**Page-level text extractions**.

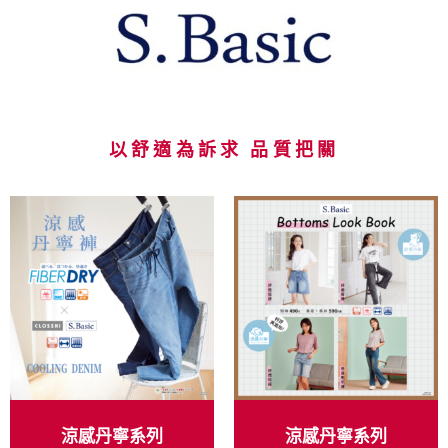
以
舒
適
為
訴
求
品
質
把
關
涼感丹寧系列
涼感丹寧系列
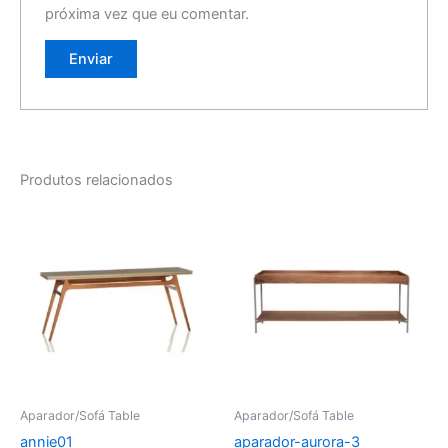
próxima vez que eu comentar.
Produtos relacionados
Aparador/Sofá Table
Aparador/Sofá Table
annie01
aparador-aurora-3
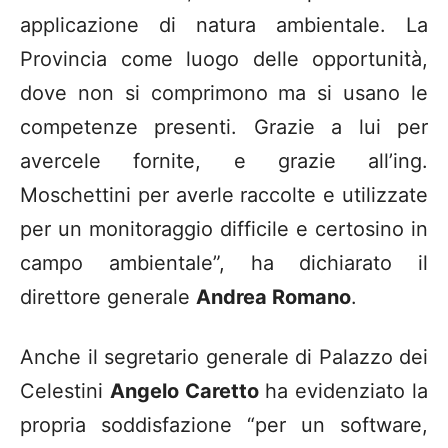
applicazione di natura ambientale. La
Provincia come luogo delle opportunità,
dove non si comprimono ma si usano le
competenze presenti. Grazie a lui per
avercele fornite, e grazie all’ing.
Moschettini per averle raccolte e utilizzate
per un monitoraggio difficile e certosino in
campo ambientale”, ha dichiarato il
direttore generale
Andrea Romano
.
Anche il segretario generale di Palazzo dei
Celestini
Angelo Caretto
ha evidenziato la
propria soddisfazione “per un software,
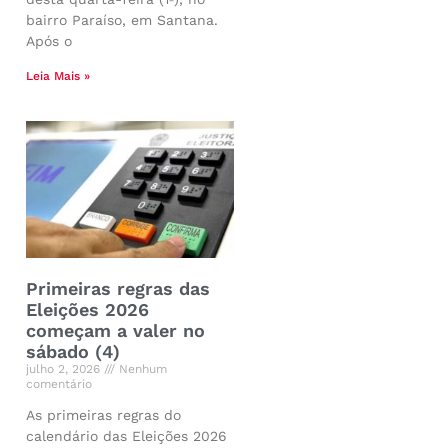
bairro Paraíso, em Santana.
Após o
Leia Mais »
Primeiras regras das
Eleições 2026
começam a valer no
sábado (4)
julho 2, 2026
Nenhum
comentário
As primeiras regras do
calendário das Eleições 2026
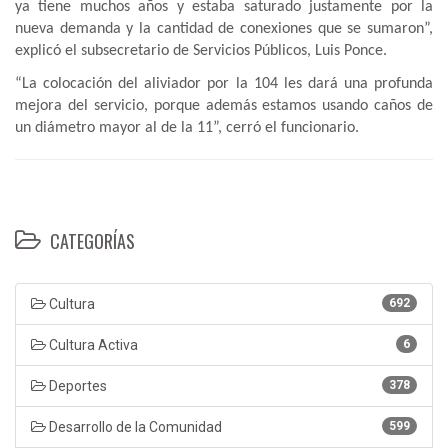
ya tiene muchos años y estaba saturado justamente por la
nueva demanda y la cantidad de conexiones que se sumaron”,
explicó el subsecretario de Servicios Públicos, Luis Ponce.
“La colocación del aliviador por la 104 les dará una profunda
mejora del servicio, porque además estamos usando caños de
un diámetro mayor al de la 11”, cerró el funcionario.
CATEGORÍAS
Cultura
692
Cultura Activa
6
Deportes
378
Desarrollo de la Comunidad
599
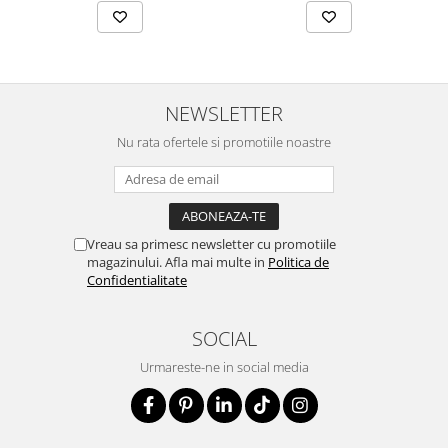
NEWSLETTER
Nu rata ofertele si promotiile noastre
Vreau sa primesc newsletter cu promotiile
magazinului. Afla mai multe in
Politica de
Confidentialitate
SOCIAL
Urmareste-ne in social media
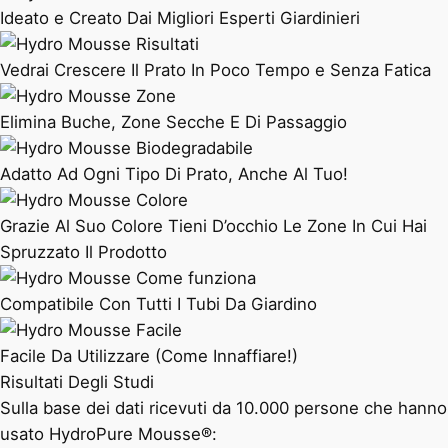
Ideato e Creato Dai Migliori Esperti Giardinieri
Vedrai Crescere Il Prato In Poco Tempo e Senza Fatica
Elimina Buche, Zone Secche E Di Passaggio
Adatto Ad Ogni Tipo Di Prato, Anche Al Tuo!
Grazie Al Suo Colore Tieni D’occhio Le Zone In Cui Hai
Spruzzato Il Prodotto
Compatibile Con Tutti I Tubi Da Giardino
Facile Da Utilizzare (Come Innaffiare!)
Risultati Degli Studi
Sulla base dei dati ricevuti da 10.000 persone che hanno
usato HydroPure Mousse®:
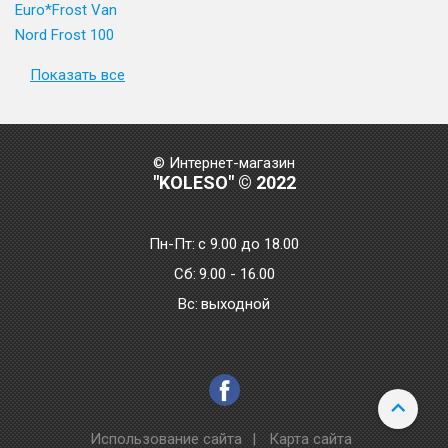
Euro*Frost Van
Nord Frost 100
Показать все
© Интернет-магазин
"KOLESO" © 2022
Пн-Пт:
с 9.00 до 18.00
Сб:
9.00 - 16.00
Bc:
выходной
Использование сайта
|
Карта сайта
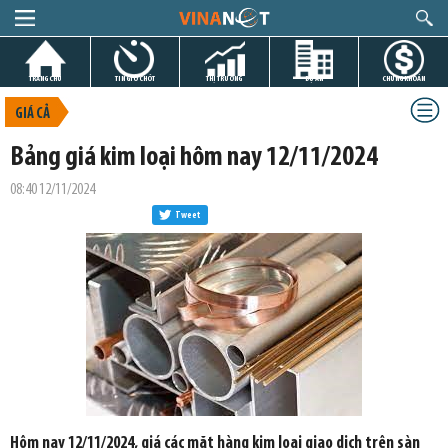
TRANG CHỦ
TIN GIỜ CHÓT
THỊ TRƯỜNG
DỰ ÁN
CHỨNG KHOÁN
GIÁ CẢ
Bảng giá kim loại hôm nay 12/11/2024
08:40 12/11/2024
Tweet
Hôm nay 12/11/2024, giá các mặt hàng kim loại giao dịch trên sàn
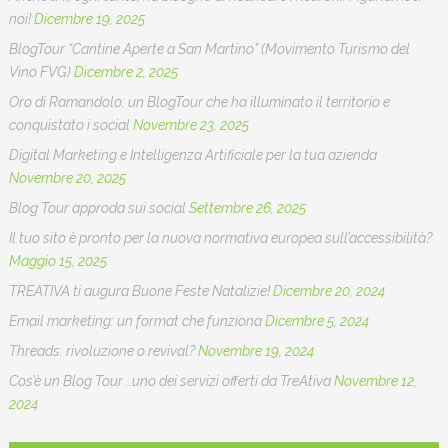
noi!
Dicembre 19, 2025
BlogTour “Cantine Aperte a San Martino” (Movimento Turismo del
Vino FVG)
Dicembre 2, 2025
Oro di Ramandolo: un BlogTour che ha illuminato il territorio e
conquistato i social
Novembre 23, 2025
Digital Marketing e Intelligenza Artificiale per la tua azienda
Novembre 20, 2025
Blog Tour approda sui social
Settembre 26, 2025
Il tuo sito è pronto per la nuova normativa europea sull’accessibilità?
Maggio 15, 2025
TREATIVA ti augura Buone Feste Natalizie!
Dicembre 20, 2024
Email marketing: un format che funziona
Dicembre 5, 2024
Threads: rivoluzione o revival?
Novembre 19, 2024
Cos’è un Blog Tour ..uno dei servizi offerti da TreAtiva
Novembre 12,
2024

==

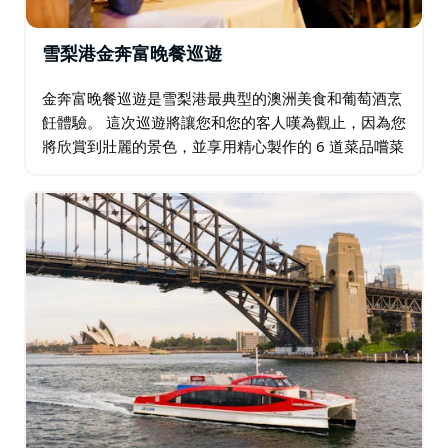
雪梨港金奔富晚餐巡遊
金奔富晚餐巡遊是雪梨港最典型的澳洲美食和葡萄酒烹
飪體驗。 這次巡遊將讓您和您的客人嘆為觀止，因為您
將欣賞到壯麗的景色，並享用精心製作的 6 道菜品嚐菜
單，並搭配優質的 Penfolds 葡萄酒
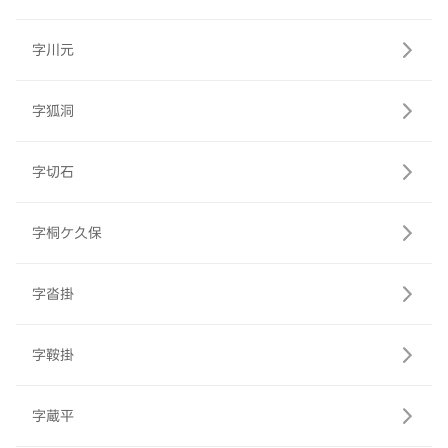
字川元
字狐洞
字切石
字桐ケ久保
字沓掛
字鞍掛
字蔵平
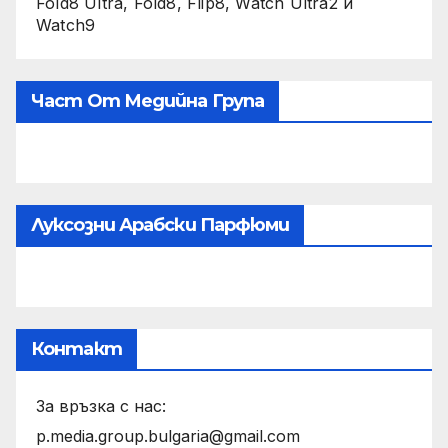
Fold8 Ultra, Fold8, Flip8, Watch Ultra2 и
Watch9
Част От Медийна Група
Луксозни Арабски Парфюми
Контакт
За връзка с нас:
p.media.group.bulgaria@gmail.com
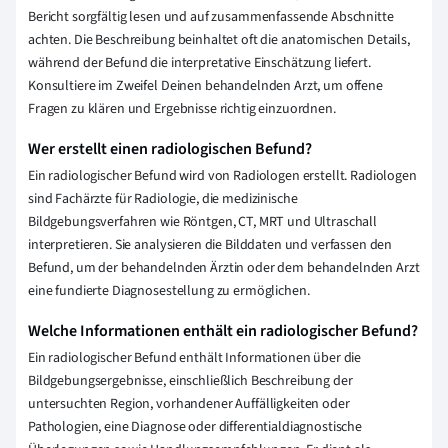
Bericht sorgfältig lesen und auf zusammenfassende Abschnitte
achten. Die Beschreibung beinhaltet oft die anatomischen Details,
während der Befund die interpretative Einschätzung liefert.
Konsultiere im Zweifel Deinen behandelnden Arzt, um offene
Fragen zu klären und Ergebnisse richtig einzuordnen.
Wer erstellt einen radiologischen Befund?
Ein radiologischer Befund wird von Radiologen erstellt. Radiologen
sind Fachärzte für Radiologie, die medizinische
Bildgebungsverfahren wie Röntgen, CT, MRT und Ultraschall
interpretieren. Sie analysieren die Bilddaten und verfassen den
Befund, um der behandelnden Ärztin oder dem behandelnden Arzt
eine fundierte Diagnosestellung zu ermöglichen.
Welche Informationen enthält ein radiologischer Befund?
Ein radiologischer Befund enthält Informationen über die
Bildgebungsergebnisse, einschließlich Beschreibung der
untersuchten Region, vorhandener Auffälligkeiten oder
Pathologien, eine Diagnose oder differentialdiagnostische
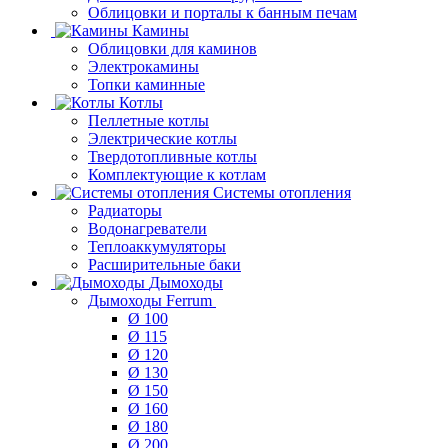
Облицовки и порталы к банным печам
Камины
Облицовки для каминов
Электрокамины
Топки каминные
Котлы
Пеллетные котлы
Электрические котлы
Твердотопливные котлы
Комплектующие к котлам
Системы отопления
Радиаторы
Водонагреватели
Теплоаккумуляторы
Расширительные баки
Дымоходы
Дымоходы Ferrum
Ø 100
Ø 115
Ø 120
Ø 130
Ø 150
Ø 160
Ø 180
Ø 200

---

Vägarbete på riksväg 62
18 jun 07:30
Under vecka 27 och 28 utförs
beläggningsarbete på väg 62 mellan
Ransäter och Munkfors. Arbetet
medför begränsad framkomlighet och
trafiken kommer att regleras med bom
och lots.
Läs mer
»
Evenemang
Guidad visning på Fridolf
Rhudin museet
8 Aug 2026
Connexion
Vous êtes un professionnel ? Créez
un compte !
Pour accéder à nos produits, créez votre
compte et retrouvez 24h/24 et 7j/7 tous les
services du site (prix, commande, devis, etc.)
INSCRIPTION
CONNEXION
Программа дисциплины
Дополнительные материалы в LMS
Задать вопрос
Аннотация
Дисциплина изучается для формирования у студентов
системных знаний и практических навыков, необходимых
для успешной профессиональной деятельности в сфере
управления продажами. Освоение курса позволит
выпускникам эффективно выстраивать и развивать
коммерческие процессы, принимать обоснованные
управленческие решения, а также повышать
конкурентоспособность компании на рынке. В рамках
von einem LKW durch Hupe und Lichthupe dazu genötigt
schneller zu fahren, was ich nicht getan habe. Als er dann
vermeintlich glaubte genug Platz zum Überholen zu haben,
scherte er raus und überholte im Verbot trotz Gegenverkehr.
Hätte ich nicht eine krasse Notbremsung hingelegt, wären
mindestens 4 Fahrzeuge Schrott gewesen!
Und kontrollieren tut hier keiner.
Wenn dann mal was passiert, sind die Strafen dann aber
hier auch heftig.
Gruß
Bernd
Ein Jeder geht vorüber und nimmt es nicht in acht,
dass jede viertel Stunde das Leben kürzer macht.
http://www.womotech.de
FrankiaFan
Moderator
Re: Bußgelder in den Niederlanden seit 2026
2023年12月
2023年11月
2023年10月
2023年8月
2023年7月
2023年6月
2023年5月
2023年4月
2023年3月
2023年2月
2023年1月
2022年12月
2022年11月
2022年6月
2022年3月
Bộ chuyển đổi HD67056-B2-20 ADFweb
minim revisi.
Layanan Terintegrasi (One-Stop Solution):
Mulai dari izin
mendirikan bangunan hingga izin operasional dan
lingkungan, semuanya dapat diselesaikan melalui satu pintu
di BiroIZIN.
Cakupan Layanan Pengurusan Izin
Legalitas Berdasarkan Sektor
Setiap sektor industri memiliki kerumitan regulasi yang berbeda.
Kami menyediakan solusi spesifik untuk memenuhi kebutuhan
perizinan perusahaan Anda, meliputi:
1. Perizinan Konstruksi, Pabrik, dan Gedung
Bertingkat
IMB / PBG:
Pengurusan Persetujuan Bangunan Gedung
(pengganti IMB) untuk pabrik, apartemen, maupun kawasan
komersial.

**Activity**. Check which lines of the entries hold the word "Zone", then please give only how many there are.

**Answer to this problem**. 2